■ **QUOTED PASSAGE**:
┌──

I attest to the accuracy and
integrity of this document
New Mexico Compilation
Commission, Santa Fe, NM
'00'05- 14:27:21 2013.01.16
IN THE COURT OF APPEALS OF THE STATE OF NEW MEXICO
Opinion Number: 2013-NMCA-010
Filing Date: October 22, 2012
Docket No. 31,363
PING LU, JILL MCKEON, RICHARD
MCKEON, STEPHEN SPENCER, SPENCER
STOPA, and JUDY C. WINNEGAR, on their
own behalf and on behalf of a class of similarly
situated persons,
Plaintiffs-Appellants,
v.
THE EDUCATION TRUST BOARD OF
NEW MEXICO, THE EDUCATION PLAN
TRUST OF NEW MEXICO, and THE STATE
OF NEW MEXICO,
Defendants-Appellees.
APPEAL FROM THE DISTRICT COURT OF SANTA FE COUNTY
Stephen D. Pfeffer, District Judge
Rothstein, Donatelli, Hughes, Dahlstrom,
Schoenburg & Bienvenu, LLP
John C. Bienvenu
Kristina Martinez
Brendan K. Egan
Santa Fe, NM
Keller Rohrback LLP
Benjamin Gould
Seattle, WA
for Appellants
Gary K. King, Attorney General
Matthew E. Jackson, Assistant Attorney General
Santa Fe, NM
1
for Appellees
Freedman Boyd Hollander Goldberg
Ives & Duncan, P.A.
Joseph Goldberg
John W. Boyd
Vincent J. Ward
for Amici Curiae
OPINION
VANZI, Judge.
{1} In this appeal, we consider whether the district court properly dismissed the State of
New Mexico as a defendant in a class action suit for breach of contract on the basis of
sovereign immunity. The district court dismissed the State after determining that a specific
statutory provision of the Education Trust Act (the Act), NMSA 1978, Sections 21-21K-1
to -7 (1997, as amended through 2011), addressing sources of monetary recovery for
liabilities or contractual obligations arising under the Act amounted to sovereign immunity
for the State. See § 21-21K-3(C). We conclude that the district court erred in granting the
State’s motion to dismiss on this basis. Accordingly, we reverse.

└──

■ **PROVIDED INFORMATION**:
┌──

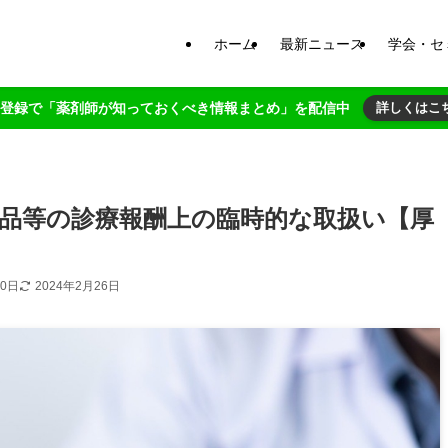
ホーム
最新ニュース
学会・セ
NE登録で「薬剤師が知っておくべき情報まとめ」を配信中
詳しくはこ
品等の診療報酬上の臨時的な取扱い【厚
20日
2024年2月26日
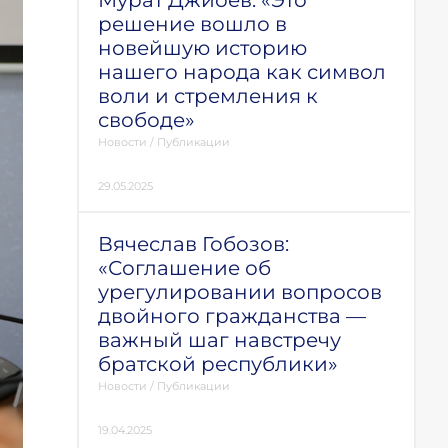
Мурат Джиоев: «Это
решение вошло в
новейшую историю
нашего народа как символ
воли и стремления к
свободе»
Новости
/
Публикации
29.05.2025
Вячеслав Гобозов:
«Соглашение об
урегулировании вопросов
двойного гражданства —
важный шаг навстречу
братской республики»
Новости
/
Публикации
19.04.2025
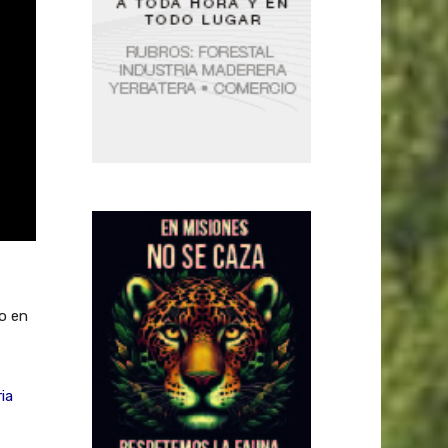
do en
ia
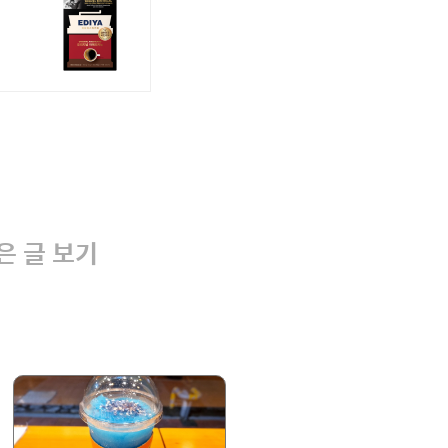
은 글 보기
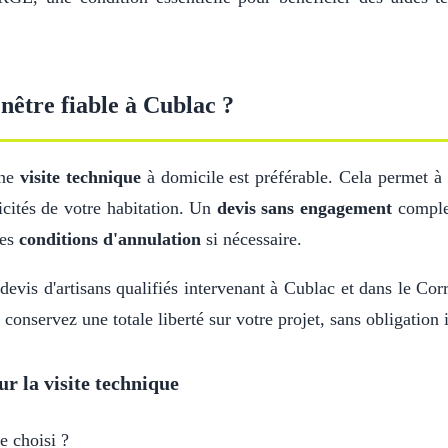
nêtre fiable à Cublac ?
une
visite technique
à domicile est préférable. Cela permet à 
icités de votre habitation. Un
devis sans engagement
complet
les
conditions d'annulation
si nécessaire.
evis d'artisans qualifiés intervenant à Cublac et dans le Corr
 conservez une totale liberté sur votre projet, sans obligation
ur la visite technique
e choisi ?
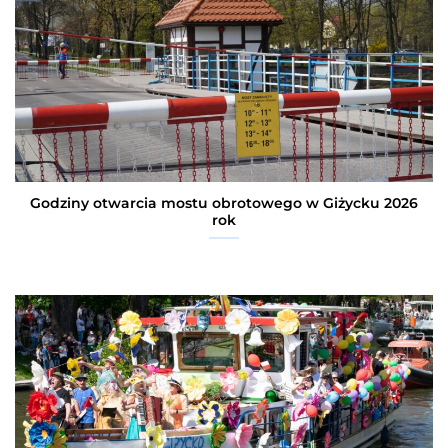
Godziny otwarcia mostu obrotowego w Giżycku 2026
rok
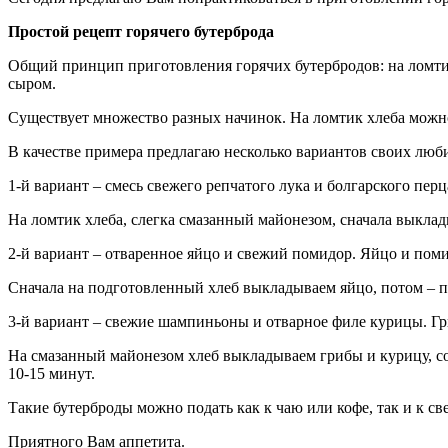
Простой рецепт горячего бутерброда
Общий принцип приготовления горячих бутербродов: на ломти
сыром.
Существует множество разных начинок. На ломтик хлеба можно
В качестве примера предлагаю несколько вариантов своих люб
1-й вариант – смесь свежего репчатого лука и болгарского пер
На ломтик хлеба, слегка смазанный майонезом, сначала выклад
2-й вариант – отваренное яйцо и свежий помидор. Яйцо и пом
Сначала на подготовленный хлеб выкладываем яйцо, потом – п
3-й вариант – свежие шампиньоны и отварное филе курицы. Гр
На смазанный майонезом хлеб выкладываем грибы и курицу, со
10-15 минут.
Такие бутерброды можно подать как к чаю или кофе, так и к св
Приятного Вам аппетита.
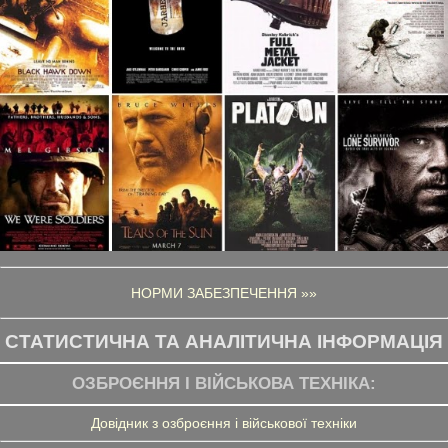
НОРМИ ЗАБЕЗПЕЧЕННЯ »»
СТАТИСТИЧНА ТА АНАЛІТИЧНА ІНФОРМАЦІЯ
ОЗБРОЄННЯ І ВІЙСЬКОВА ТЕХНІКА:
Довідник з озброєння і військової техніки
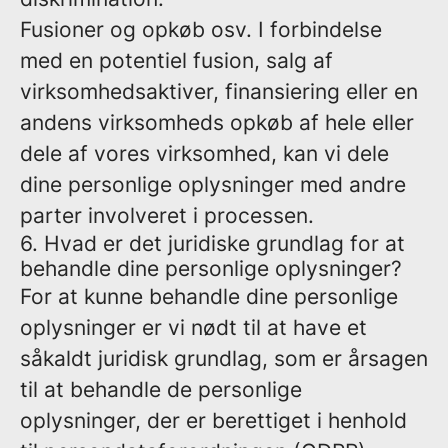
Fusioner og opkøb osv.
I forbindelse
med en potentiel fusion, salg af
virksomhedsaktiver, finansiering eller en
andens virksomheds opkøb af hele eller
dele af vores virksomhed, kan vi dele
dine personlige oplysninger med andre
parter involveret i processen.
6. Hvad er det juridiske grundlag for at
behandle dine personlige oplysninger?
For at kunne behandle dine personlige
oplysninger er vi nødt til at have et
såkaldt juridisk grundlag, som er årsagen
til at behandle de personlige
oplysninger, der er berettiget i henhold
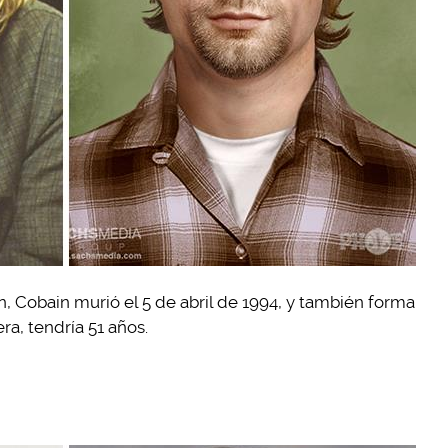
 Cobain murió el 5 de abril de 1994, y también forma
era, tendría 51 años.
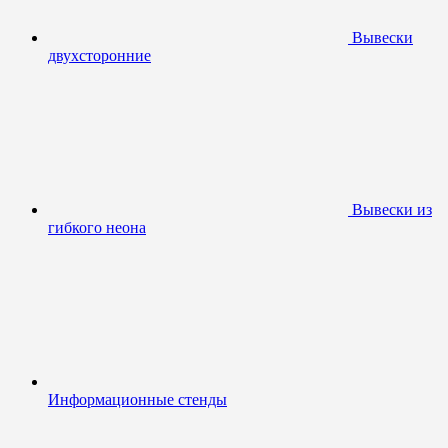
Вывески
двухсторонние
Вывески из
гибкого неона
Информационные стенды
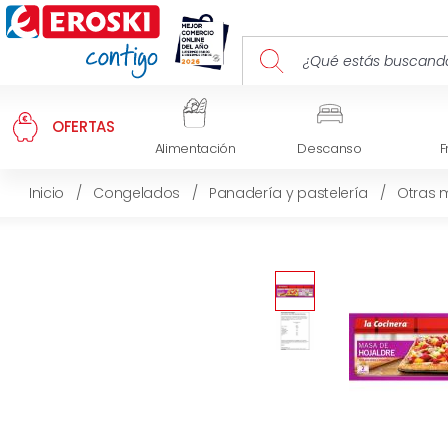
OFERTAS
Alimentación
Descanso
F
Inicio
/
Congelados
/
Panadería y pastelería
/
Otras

└──
┌──

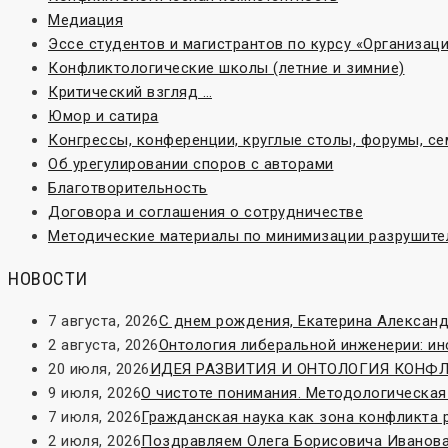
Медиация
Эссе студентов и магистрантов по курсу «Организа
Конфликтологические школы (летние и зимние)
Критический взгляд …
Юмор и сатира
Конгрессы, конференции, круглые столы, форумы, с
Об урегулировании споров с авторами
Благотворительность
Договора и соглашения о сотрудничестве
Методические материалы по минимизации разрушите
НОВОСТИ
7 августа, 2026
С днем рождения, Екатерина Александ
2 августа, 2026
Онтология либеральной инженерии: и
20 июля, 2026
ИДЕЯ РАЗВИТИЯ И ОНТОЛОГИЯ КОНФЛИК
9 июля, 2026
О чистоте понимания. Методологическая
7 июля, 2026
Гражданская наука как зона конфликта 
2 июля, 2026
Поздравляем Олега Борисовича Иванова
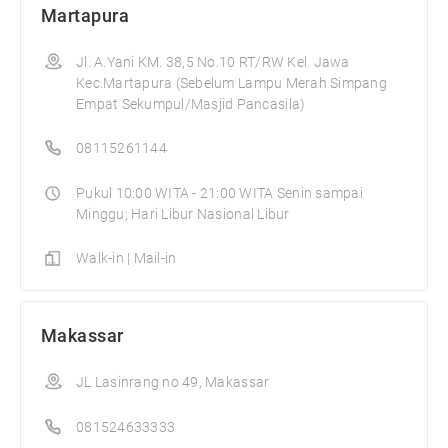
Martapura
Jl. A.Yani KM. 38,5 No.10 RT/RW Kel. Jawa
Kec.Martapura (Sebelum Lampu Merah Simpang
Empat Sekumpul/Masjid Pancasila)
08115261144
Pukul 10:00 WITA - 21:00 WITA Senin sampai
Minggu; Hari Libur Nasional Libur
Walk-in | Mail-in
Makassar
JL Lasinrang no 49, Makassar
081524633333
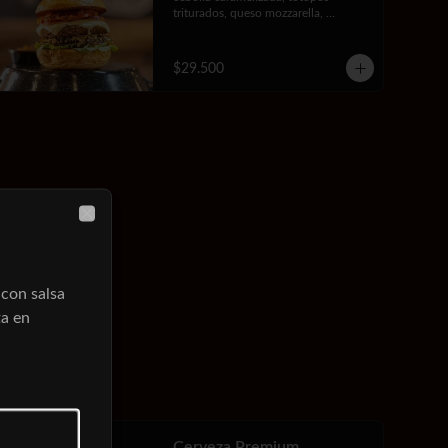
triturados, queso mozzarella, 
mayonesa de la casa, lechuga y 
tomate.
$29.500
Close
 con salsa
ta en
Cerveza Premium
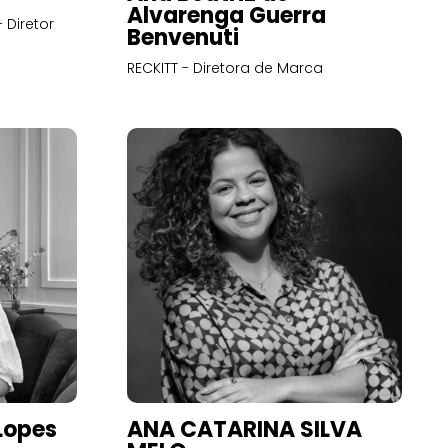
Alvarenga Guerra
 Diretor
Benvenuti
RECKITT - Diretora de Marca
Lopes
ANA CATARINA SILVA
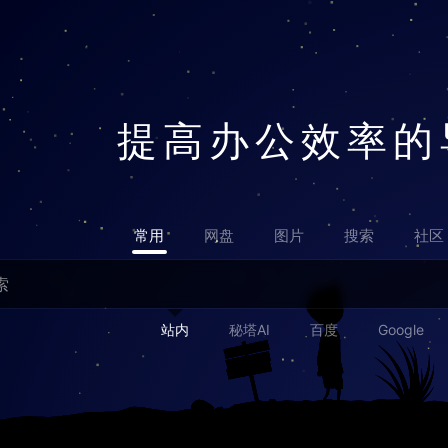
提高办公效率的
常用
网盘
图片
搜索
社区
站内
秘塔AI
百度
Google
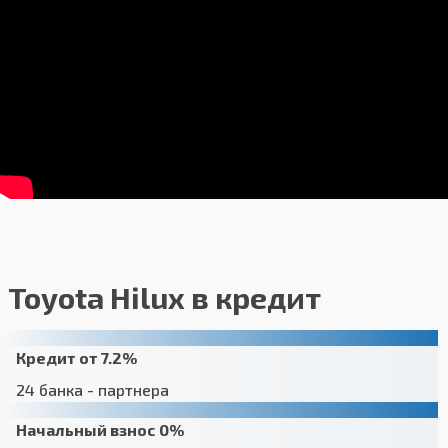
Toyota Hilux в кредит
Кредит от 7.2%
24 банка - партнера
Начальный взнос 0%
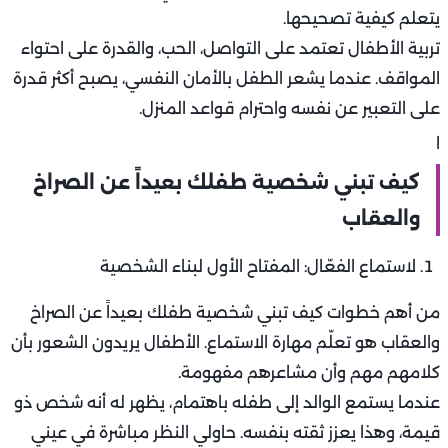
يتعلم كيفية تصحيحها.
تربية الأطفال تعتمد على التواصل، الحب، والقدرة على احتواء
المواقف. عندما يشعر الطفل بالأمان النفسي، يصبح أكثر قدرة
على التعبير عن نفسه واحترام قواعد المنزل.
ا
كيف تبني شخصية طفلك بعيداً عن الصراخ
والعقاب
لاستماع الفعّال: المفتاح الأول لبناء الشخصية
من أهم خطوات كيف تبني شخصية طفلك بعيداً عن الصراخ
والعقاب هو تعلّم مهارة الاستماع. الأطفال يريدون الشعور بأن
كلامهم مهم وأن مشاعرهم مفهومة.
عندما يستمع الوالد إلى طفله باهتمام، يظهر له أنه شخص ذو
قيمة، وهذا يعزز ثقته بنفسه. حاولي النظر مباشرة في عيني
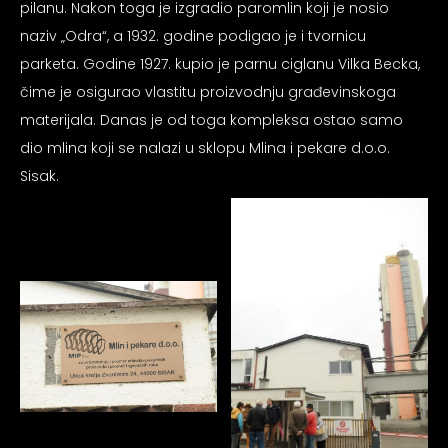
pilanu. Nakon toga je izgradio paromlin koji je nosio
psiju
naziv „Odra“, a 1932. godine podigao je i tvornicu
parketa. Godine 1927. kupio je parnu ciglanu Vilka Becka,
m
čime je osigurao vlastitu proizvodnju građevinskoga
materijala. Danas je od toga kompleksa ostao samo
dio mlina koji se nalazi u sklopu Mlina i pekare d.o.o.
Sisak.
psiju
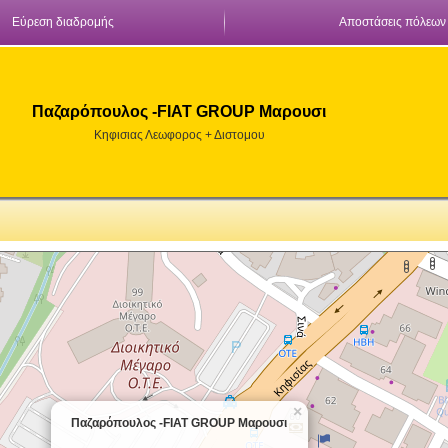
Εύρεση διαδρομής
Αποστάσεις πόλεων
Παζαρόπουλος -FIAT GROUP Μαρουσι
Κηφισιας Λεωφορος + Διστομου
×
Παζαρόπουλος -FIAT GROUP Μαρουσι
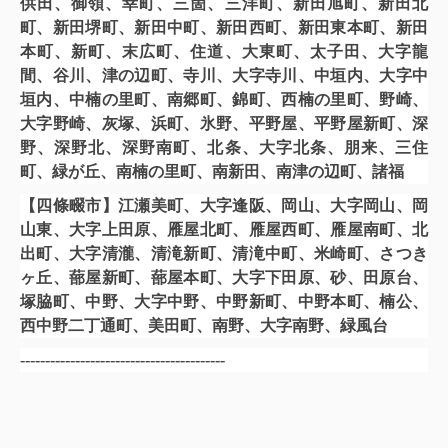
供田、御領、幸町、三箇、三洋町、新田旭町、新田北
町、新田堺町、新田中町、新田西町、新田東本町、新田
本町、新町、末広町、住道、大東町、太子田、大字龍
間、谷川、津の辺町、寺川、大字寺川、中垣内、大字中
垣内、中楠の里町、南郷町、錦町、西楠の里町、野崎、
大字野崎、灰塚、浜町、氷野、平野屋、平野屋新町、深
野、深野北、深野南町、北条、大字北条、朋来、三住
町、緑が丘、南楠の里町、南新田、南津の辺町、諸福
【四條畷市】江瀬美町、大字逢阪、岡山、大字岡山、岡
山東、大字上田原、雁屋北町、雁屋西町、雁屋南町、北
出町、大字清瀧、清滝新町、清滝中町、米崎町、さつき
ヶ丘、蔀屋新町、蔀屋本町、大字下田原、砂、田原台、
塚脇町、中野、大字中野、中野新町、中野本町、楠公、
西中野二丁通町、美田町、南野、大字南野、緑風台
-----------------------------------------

└──

■ **TASK INSTRUCTIONS**:
1. According to the court opinion, who was the district judge in the case being appealed?
2. Rewrite the court opinion starting with "Joseph Goldberg" and going on through "Accordingly, we reverse.", putting "governmental immunity" wherever "sovereign immunity" appears.

■ **EXPECTED OUTPUTS**:
1. Stephen D. Pfeffer

2.
Joseph Goldberg
John W. Boyd
Vincent J. Ward
for Amici Curiae
OPINION
VANZI, Judge.
{1} In this appeal, we consider whether the district court properly dismissed the State of
New Mexico as a defendant in a class action suit for breach of contract on the basis of
governmental immunity. The district court dismissed the State after determining that a specific
statutory provision of the Education Trust Act (the Act), NMSA 1978, Sections 21-21K-1
to -7 (1997, as amended through 2011), addressing sources of monetary recovery for
liabilities or contractual obligations arising under the Act amounted to governmental immunity
for the State. See § 21-21K-3(C). We conclude that the district court erred in granting the
State’s motion to dismiss on this basis. Accordingly, we reverse.